[[ SUPPLIED DATA open ]]

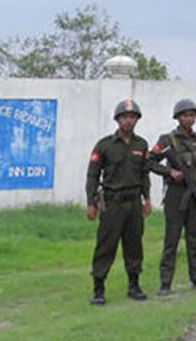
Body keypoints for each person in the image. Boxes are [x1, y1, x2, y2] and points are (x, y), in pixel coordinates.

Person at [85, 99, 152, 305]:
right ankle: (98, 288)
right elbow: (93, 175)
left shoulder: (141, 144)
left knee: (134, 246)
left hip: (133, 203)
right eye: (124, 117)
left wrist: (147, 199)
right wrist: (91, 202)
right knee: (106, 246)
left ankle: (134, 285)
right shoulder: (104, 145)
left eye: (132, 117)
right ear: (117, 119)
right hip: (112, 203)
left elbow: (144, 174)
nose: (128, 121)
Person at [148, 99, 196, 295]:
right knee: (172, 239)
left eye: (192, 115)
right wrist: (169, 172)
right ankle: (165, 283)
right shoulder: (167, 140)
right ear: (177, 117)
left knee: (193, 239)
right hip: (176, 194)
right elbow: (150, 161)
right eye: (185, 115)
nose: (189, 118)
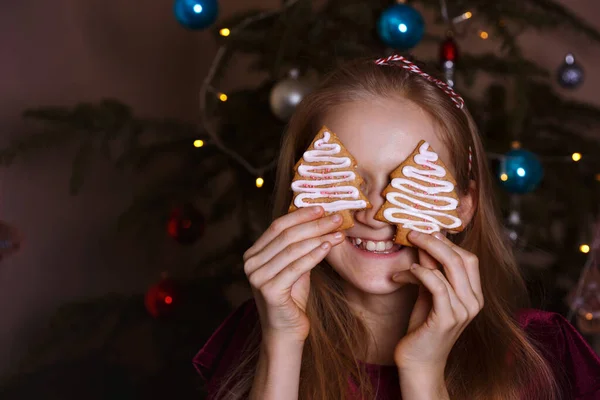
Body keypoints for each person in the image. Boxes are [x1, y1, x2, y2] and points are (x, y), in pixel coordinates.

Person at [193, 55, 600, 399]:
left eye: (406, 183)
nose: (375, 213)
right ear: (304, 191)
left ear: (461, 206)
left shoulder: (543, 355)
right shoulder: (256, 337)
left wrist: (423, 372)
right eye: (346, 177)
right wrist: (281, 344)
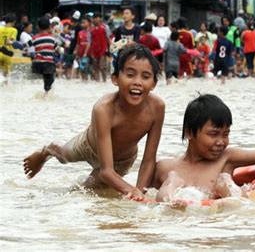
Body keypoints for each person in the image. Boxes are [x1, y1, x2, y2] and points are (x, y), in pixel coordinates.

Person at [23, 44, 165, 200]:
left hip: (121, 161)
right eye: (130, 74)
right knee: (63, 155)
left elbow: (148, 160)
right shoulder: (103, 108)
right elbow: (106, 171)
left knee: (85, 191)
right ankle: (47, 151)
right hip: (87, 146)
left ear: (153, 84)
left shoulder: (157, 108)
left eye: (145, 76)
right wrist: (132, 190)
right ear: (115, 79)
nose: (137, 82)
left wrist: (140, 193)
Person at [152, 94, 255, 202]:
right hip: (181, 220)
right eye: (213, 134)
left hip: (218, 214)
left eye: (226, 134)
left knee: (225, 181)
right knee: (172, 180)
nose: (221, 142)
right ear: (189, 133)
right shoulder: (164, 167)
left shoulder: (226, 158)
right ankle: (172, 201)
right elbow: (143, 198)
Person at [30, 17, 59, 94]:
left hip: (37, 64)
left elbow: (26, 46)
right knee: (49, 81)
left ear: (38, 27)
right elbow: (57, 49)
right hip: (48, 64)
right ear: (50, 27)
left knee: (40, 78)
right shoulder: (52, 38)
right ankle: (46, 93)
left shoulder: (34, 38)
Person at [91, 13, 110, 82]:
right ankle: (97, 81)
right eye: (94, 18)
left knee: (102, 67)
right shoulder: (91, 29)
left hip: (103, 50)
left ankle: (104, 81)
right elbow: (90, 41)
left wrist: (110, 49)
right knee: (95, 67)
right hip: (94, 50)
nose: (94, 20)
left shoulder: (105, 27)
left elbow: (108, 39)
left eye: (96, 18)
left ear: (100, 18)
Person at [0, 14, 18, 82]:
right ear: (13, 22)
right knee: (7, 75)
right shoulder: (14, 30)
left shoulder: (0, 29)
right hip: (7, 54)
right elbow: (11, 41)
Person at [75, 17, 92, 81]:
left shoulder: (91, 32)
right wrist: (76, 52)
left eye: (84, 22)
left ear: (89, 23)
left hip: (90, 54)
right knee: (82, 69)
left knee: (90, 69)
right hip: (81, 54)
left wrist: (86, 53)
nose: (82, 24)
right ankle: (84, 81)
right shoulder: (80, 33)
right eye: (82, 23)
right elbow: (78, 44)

[[ SUPPLIED DATA closed ]]
[[ SUPPLIED DATA open ]]

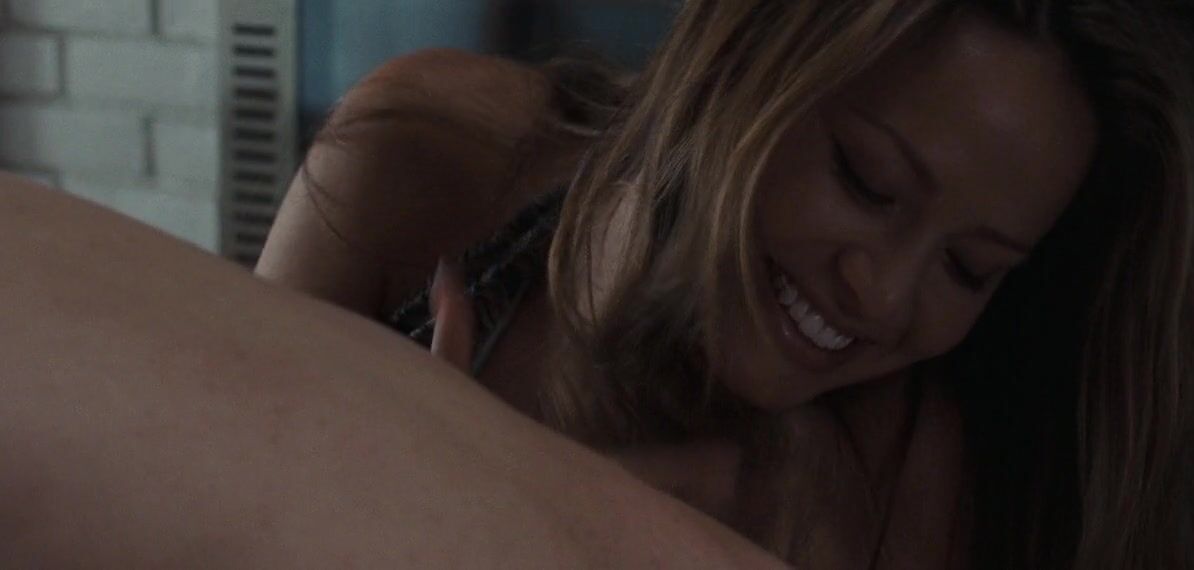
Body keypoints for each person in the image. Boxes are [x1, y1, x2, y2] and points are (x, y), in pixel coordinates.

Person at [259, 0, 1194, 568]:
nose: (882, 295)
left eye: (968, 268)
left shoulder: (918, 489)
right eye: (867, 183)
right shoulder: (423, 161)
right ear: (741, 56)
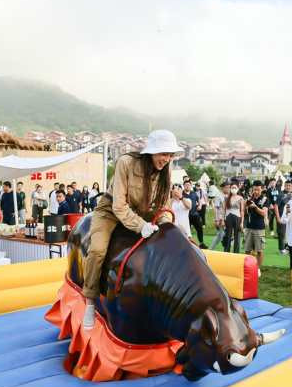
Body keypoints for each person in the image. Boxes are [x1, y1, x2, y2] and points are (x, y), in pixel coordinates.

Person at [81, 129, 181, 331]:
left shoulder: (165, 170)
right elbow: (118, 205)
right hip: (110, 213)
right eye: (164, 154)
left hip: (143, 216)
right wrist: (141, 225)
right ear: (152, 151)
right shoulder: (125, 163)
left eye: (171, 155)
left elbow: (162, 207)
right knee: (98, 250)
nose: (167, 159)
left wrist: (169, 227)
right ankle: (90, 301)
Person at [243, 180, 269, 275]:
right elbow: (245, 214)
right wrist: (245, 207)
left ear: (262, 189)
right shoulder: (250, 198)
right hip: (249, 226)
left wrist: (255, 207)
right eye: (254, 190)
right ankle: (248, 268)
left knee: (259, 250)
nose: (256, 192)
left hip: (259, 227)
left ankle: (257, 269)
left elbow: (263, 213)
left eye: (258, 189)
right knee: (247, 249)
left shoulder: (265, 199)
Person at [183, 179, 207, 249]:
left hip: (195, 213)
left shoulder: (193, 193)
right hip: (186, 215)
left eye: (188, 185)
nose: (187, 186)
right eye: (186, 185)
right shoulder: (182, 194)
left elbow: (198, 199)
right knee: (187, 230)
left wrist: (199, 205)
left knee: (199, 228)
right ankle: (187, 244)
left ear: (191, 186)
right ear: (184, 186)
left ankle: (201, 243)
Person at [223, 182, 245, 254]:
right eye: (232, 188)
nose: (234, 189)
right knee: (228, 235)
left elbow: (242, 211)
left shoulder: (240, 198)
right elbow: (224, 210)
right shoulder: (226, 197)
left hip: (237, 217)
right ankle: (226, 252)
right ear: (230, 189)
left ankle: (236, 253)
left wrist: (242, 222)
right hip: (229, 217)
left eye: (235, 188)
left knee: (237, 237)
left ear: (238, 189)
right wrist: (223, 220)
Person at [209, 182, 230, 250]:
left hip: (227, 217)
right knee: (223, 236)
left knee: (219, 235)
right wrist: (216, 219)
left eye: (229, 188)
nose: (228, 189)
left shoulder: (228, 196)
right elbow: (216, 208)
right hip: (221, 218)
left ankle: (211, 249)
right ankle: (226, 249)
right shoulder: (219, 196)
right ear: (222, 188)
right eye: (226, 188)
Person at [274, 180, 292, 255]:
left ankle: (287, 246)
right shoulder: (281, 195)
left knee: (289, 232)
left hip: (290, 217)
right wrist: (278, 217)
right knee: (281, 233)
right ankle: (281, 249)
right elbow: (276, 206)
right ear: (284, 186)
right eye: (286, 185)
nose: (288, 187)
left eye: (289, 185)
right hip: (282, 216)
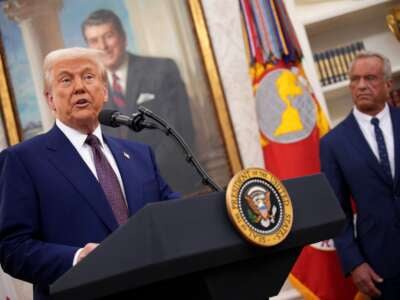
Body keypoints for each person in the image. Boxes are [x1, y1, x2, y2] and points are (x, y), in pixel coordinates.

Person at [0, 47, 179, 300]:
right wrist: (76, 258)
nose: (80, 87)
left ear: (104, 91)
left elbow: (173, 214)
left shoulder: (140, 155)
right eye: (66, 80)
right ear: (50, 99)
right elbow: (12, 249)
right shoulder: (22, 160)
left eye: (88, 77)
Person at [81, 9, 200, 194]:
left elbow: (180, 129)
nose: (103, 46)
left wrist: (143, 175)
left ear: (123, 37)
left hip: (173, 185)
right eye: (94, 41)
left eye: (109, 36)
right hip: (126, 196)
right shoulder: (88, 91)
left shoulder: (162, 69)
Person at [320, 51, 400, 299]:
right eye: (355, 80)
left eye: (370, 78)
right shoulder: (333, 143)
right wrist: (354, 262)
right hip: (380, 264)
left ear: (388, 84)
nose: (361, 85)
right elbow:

[[ SUPPLIED DATA closed ]]

_REQUIRED ACTION_:
Return the stretch of data that begins with the line showing "left shoulder: (193, 193)" and goes on through the line showing "left eye: (88, 77)", exactly, with pictures removed.

_RESPONSE AREA_:
left shoulder: (193, 193)
right hip: (186, 215)
left eye: (188, 185)
nose: (187, 186)
right eye: (186, 185)
right shoulder: (182, 194)
left elbow: (198, 199)
right knee: (187, 230)
left wrist: (199, 205)
left knee: (199, 228)
right ankle: (187, 244)
left ear: (191, 186)
right ear: (184, 186)
left ankle: (201, 243)
Person at [223, 182, 245, 254]:
right eye: (232, 188)
nose: (234, 189)
right knee: (228, 235)
left elbow: (242, 211)
left shoulder: (240, 198)
right elbow: (224, 210)
right shoulder: (226, 197)
left hip: (237, 217)
right ankle: (226, 252)
right ear: (230, 189)
left ankle: (236, 253)
left wrist: (242, 222)
right hip: (229, 217)
left eye: (235, 188)
left knee: (237, 237)
left ear: (238, 189)
right wrist: (223, 220)
Person at [209, 182, 230, 250]:
left hip: (227, 217)
right knee: (223, 236)
left knee: (219, 235)
right wrist: (216, 219)
left eye: (229, 188)
nose: (228, 189)
left shoulder: (228, 196)
right elbow: (216, 208)
right hip: (221, 218)
left ankle: (211, 249)
right ankle: (226, 249)
right shoulder: (219, 196)
right ear: (222, 188)
right eye: (226, 188)
Person at [274, 180, 292, 255]:
left ankle: (287, 246)
right shoulder: (281, 195)
left knee: (289, 232)
left hip: (290, 217)
right wrist: (278, 217)
right knee: (281, 233)
right ankle: (281, 249)
right elbow: (276, 206)
right ear: (284, 186)
right eye: (286, 185)
nose: (288, 187)
left eye: (289, 185)
right hip: (282, 216)
Body keypoints for each person in the image. Boxes are [x1, y1, x2, y2] and points are (x, y), in pixel coordinates.

Person at [0, 47, 179, 300]:
right wrist: (76, 258)
nose: (80, 87)
left ear: (104, 91)
left elbow: (173, 214)
left shoulder: (140, 155)
right eye: (66, 80)
right ear: (50, 99)
right elbow: (12, 249)
right shoulder: (22, 160)
left eye: (88, 77)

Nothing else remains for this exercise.